We used to have such a strong a relationship with our community that when it was in trouble they would come to us, but this is not the case anymore. Or rather the community did not have to come to us because we were so involved with helping our neighbor that we knew what they needed before they asked. This relational bond no longer exists because we have shown our communities that we are no longer a place to pursue the divine, but rather an entity concerned with its own survival. We are afraid of the people we are called to help, and the help we offer is temporary.  We are more concerned with budgets and membership rolls than our community at large. We look at numbers and not people.  We believe that we can help the church survive if we modernize it or make it more relevant in some way, but this is false.  We cannot use the tools of the secularism to invigorate our churches.  We are to be in this world, but not of this world.  Using this thinking we become another company, another non-profit. We think that we need to have numbers, money or status in order to effect change, yet that is not the model that Christ gave us.  Christ did not gain followers until he started being the change he wanted to see in the world, until he started teaching, challenging the status quo and healing the crowds didn’t appear.
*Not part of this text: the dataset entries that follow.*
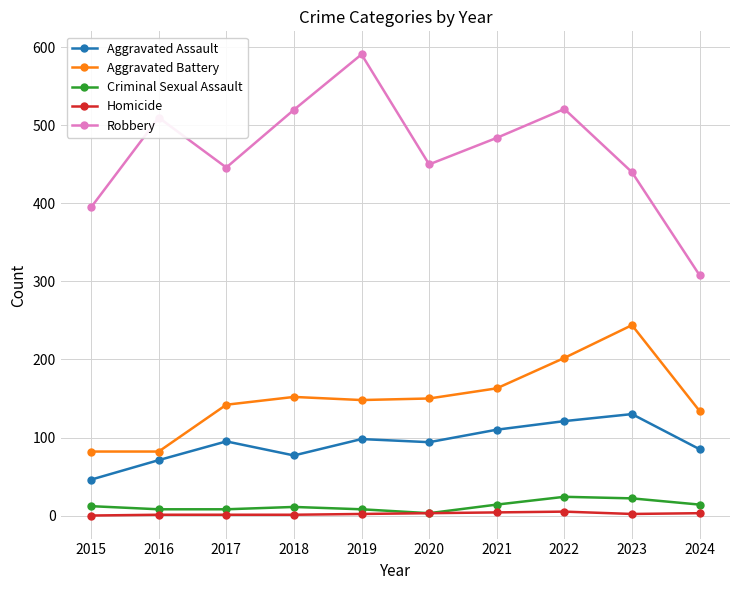

What is the maximum value for Aggravated Battery?

244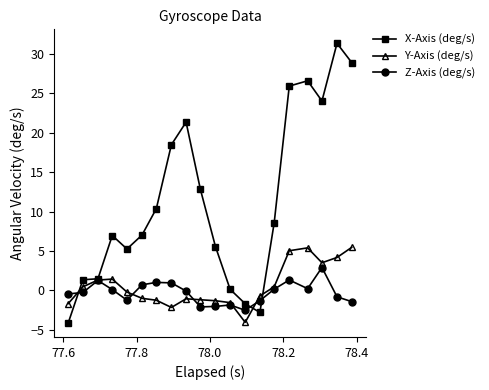

What is the minimum value for Z-Axis (deg/s)?

-2.5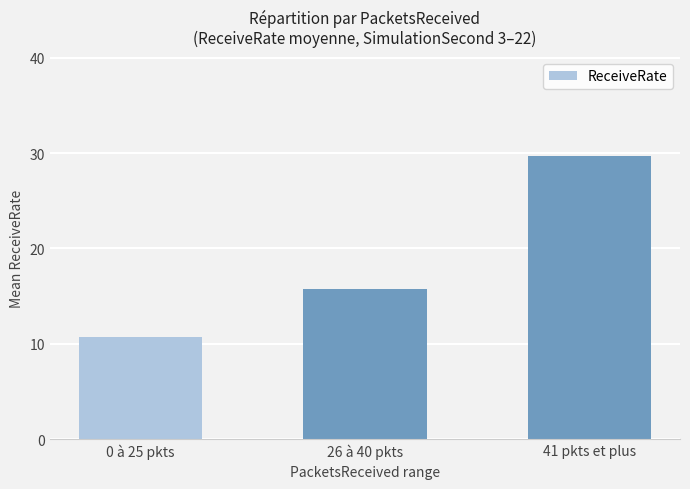

Approximately how many times larger is the value at 41 pkts et plus compared to 0 à 25 pkts?

2.8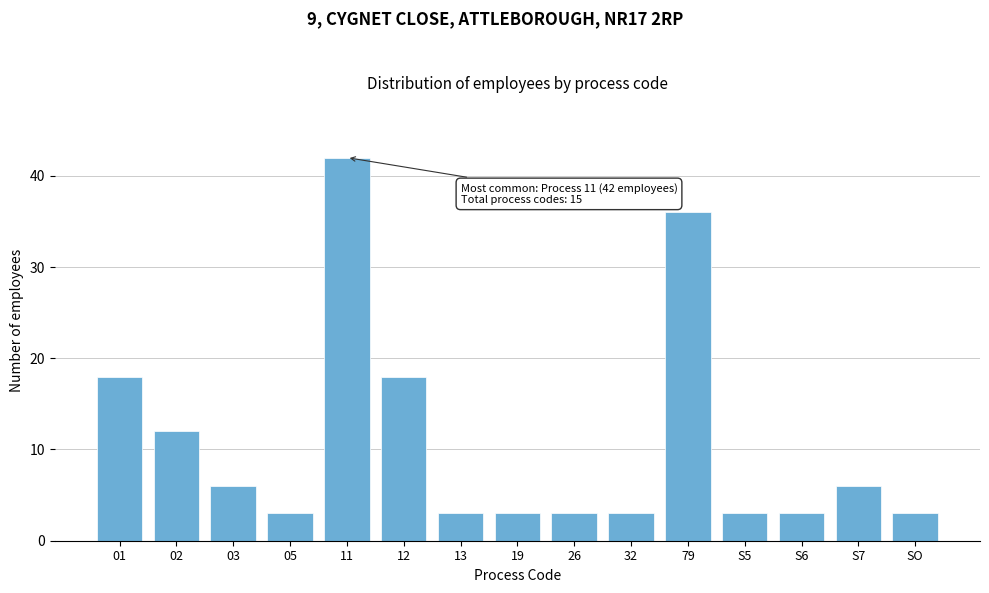

Reading left to right, transcribe all the data shown in this chart.

18	12	6	3	42	18	3	3	3	3	36	3	3	6	3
It is time for a grand new design a bold experiment.

 

When we take the 1st century and the 21st century church, we must form a new way for the people of faith, not a right or left way, and not a middle way where we take a little from both sides, but the Highway.  What would it look like if instead of closing our churches, which are no longer viable, we converted them into a small business incubator or efficiency apartments for the homeless, housing for wounded veterans housing, or transitional housing for refugees? What would it look like if we allowed grassroots organizations to use our unused facility space to tackle issues like voter suppression,campaign finance reform, or price caps for prescription drugs?  There are issues that we as people of faith can agree on, and if we could unite under one cause, we could effect true change.  There use to be three sectors that made up the fabric of America: the Public Sector, the Private Sector, and the Religious sector.  If the private sector won’t take on these issues and the Public sector is gridlocked, why can’t the religious sector tackle these type of issues? Now more than ever, people need faith and they need their faith leaders to stand for something.